How Coronavirus Is Changing Our View of Luxury Homes
Conventional wisdom says that home sales should have plummeted this summer due to the coronavirus crisis. Sales are off in some places, but the one part of the market that has seemingly been unaffected is the luxury home sector. According to the Albany (NY) Times-Union, luxury home builders have been as busy as ever over the last several months.
Industry experts interviewed by the Times Union say that the coronavirus crisis has actually been a boon for luxury home builders. Those who can afford luxury homes – especially those for whom a new home is a second home – want homes designed to facilitate spending more time in them.
In simple terms, most of us have acquiesced to the idea of spending more time at home for the foreseeable future. To people who buy or build second homes as investments, renting doesn’t seem so appealing anymore. They want homes they can use any time they want. They are building or buying accordingly.
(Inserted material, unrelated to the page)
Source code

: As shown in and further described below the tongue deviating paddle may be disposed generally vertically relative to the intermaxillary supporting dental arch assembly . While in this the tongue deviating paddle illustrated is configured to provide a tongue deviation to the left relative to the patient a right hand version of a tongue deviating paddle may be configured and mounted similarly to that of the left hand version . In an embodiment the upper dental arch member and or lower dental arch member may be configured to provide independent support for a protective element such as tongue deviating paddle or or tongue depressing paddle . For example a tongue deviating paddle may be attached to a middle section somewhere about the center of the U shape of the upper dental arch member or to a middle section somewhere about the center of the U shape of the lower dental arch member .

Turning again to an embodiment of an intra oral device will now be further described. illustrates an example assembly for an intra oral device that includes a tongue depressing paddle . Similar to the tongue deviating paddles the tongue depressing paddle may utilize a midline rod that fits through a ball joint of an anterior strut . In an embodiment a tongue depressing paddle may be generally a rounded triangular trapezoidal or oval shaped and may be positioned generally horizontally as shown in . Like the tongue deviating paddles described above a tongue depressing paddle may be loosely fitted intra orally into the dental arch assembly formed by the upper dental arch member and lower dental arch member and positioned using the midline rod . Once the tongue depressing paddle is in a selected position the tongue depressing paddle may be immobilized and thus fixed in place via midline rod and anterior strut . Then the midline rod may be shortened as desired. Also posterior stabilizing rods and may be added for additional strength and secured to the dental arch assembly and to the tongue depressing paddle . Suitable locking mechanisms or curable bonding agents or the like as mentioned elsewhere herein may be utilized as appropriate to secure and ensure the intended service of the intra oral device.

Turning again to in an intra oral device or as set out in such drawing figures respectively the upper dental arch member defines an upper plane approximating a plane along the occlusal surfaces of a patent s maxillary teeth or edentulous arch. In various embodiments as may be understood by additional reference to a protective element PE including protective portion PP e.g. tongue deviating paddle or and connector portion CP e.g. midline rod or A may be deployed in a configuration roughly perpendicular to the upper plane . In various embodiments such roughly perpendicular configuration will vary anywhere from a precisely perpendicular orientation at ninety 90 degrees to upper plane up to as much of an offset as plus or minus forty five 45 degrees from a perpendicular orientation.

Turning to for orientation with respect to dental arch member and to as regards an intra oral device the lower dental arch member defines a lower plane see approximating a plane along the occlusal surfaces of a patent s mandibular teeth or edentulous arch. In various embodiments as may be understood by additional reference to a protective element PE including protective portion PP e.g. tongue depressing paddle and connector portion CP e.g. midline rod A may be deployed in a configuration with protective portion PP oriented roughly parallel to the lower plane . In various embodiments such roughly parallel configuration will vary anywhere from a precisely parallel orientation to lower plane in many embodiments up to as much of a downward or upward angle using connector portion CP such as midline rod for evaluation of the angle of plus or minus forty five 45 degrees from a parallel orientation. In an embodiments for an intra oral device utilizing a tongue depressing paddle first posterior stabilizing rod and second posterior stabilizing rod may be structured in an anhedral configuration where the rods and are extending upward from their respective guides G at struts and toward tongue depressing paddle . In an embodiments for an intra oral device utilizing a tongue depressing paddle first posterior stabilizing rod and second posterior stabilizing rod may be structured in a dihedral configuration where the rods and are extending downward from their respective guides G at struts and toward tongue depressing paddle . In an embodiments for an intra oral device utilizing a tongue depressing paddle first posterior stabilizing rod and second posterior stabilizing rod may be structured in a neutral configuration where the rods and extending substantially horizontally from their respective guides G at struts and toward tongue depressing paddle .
Size Doesn’t Matter As Much
Luxury homes have traditionally been classified by price, explains CityHome Collective. The Salt Lake City real estate broker and interior design firm says a property has to be priced at $1 million or more to be considered a luxury home. As for square footage, that is apparently less important these days. Layout, furnishings, and amenities trump space.
The Times Union’s Claire Bryan says one of the things luxury home builders are doing more frequently is embracing wide open floor plans, especially on the first floor. Open floor plans tend to make houses feel bigger than they really are. You get the perception of more space by not cutting up the floor plan with lots of walls and hallways.
Home buyers are apparently in agreement. Open floor plans are as popular as they have ever been. They represent an opportunity for buyers to get homes that feel big without spending money on extra square footage they do not need.
Hand-in-hand with open floor plans are high ceilings. Why? Because they also add to the perception of space. An average size family room with an 8-foot ceiling feels small and closed as compared to a comparably sized family room with a vaulted ceiling that goes to the top of the roof line.
Outdoor Spaces Are Important
Today’s luxury home buyers are also paying more attention to outdoor spaces. Coronavirus is keeping them at home more often, but that doesn’t necessarily mean they want to spend all of their time indoors. They want to be outdoors, enjoying large yards, swimming pools, and custom-designed patios.
Outdoor space has always been a consideration for luxury homes in rural areas. Not so much in the suburbs. The fact that more suburban buyers want larger yards further suggests larger lots and more creative footprints.
Maximizing Usable Space
There are other trends that luxury home buyers are pursuing in the coronavirus era, but when you take them all together you notice one undeniable fact: maximizing usable space seems to be the goal. For example, it is nice to have a formal dining room for entertaining guests. But if it never gets used, it ends up being a museum display more than anything else.
Modern luxury homes are being defined by the amount of usable space and how it is actually used. What used to be the den is now a home theater. What used to be a formal dining room is now a wide open space adjacent to the kitchen capable of accommodating everything from family meals to small parties. It all makes sense if you are staying home more often.